→ **ASSIGNMENT**
I'd like the entries repeated exactly, pictures omitted.
---- RECORDS PROVIDED
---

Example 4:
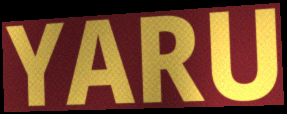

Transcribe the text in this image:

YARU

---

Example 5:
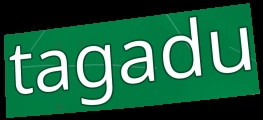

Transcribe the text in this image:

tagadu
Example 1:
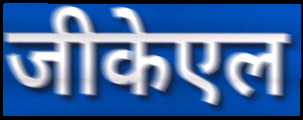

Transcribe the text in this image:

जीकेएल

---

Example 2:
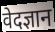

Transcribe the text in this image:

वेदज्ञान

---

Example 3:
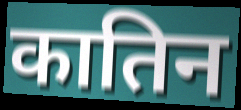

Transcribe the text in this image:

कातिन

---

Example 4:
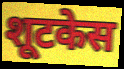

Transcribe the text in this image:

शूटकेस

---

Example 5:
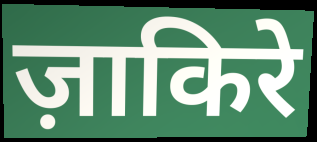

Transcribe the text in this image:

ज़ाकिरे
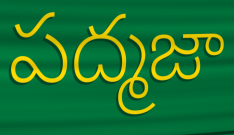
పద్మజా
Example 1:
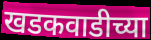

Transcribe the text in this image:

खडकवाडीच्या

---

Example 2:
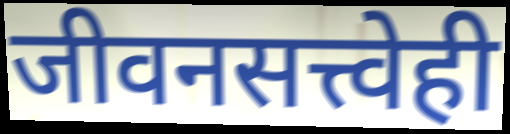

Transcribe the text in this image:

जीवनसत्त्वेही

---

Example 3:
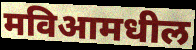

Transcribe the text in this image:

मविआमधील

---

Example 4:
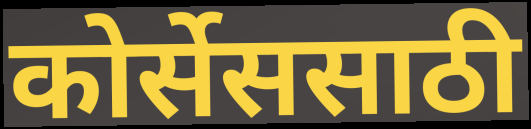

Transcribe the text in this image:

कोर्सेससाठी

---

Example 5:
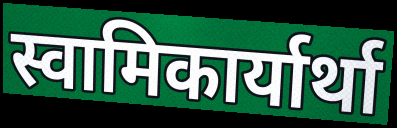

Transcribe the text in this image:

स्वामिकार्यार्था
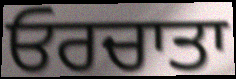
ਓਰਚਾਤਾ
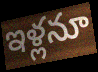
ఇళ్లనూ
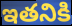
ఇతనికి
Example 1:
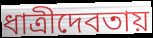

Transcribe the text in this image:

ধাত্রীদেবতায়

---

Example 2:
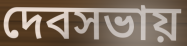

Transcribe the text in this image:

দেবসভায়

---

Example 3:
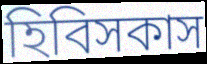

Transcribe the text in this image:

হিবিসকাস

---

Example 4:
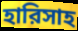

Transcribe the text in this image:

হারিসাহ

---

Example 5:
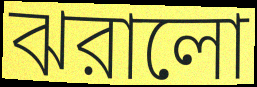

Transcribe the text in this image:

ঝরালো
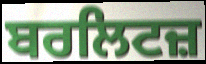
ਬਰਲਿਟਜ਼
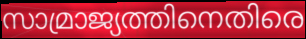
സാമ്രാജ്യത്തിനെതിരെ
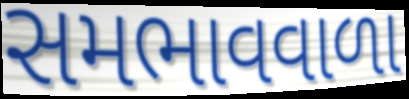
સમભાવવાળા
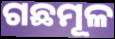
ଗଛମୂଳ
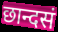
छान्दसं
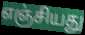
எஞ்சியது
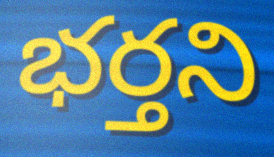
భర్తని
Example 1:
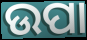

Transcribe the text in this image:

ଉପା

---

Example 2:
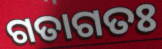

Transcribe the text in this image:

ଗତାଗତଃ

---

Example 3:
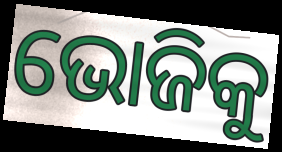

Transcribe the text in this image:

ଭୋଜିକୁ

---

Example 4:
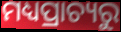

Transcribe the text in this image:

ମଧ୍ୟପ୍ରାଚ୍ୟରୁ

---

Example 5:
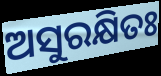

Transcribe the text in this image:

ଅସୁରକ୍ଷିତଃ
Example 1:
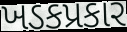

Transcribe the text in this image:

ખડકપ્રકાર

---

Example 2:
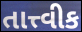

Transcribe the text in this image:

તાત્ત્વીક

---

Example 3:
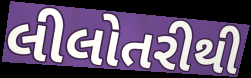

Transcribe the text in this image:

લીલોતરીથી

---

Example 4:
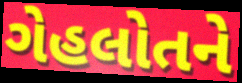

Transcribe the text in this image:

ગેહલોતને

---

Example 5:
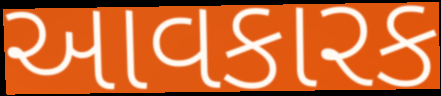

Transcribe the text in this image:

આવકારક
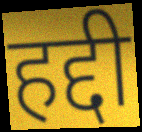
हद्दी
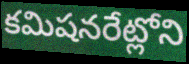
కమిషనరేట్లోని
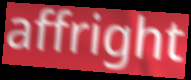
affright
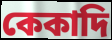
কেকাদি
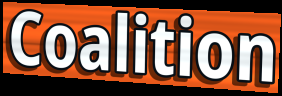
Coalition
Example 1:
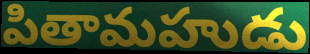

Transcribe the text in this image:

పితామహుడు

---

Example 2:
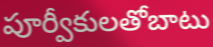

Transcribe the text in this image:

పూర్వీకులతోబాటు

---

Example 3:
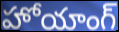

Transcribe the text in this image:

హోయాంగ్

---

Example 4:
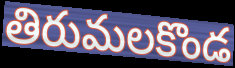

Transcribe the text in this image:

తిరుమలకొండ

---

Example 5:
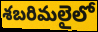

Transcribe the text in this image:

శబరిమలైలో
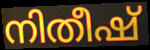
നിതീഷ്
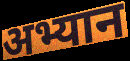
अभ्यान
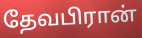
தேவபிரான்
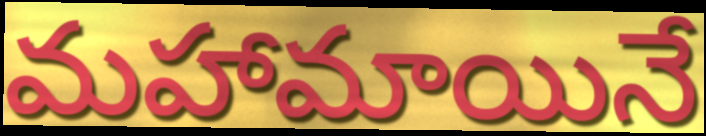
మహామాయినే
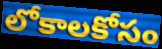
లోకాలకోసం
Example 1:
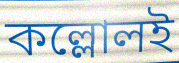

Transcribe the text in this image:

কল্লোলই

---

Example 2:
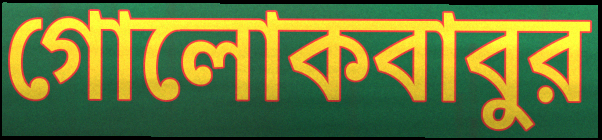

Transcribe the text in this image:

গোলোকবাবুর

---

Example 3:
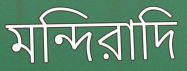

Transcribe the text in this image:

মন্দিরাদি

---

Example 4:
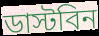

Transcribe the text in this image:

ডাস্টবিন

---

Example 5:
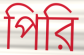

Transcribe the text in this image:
--------
→ **EXPECTED ANSWER**
---

Example 4:

Transcribe the text in this image:

YARU

---

Example 5:

Transcribe the text in this image:

tagadu
Example 1:

Transcribe the text in this image:

जीकेएल

---

Example 2:

Transcribe the text in this image:

वेदज्ञान

---

Example 3:

Transcribe the text in this image:

कातिन

---

Example 4:

Transcribe the text in this image:

शूटकेस

---

Example 5:

Transcribe the text in this image:

ज़ाकिरे
పద్మజా
Example 1:

Transcribe the text in this image:

खडकवाडीच्या

---

Example 2:

Transcribe the text in this image:

जीवनसत्त्वेही

---

Example 3:

Transcribe the text in this image:

मविआमधील

---

Example 4:

Transcribe the text in this image:

कोर्सेससाठी

---

Example 5:

Transcribe the text in this image:

स्वामिकार्यार्था
ਓਰਚਾਤਾ
ఇళ్లనూ
ఇతనికి
Example 1:

Transcribe the text in this image:

ধাত্রীদেবতায়

---

Example 2:

Transcribe the text in this image:

দেবসভায়

---

Example 3:

Transcribe the text in this image:

হিবিসকাস

---

Example 4:

Transcribe the text in this image:

হারিসাহ

---

Example 5:

Transcribe the text in this image:

ঝরালো
ਬਰਲਿਟਜ਼
സാമ്രാജ്യത്തിനെതിരെ
સમભાવવાળા
ଗଛମୂଳ
छान्दसं
எஞ்சியது
భర్తని
Example 1:

Transcribe the text in this image:

ଉପା

---

Example 2:

Transcribe the text in this image:

ଗତାଗତଃ

---

Example 3:

Transcribe the text in this image:

ଭୋଜିକୁ

---

Example 4:

Transcribe the text in this image:

ମଧ୍ୟପ୍ରାଚ୍ୟରୁ

---

Example 5:

Transcribe the text in this image:

ଅସୁରକ୍ଷିତଃ
Example 1:

Transcribe the text in this image:

ખડકપ્રકાર

---

Example 2:

Transcribe the text in this image:

તાત્ત્વીક

---

Example 3:

Transcribe the text in this image:

લીલોતરીથી

---

Example 4:

Transcribe the text in this image:

ગેહલોતને

---

Example 5:

Transcribe the text in this image:

આવકારક
हद्दी
కమిషనరేట్లోని
affright
কেকাদি
Coalition
Example 1:

Transcribe the text in this image:

పితామహుడు

---

Example 2:

Transcribe the text in this image:

పూర్వీకులతోబాటు

---

Example 3:

Transcribe the text in this image:

హోయాంగ్

---

Example 4:

Transcribe the text in this image:

తిరుమలకొండ

---

Example 5:

Transcribe the text in this image:

శబరిమలైలో
നിതീഷ്
अभ्यान
தேவபிரான்
మహామాయినే
లోకాలకోసం
Example 1:

Transcribe the text in this image:

কল্লোলই

---

Example 2:

Transcribe the text in this image:

গোলোকবাবুর

---

Example 3:

Transcribe the text in this image:

মন্দিরাদি

---

Example 4:

Transcribe the text in this image:

ডাস্টবিন

---

Example 5:

Transcribe the text in this image:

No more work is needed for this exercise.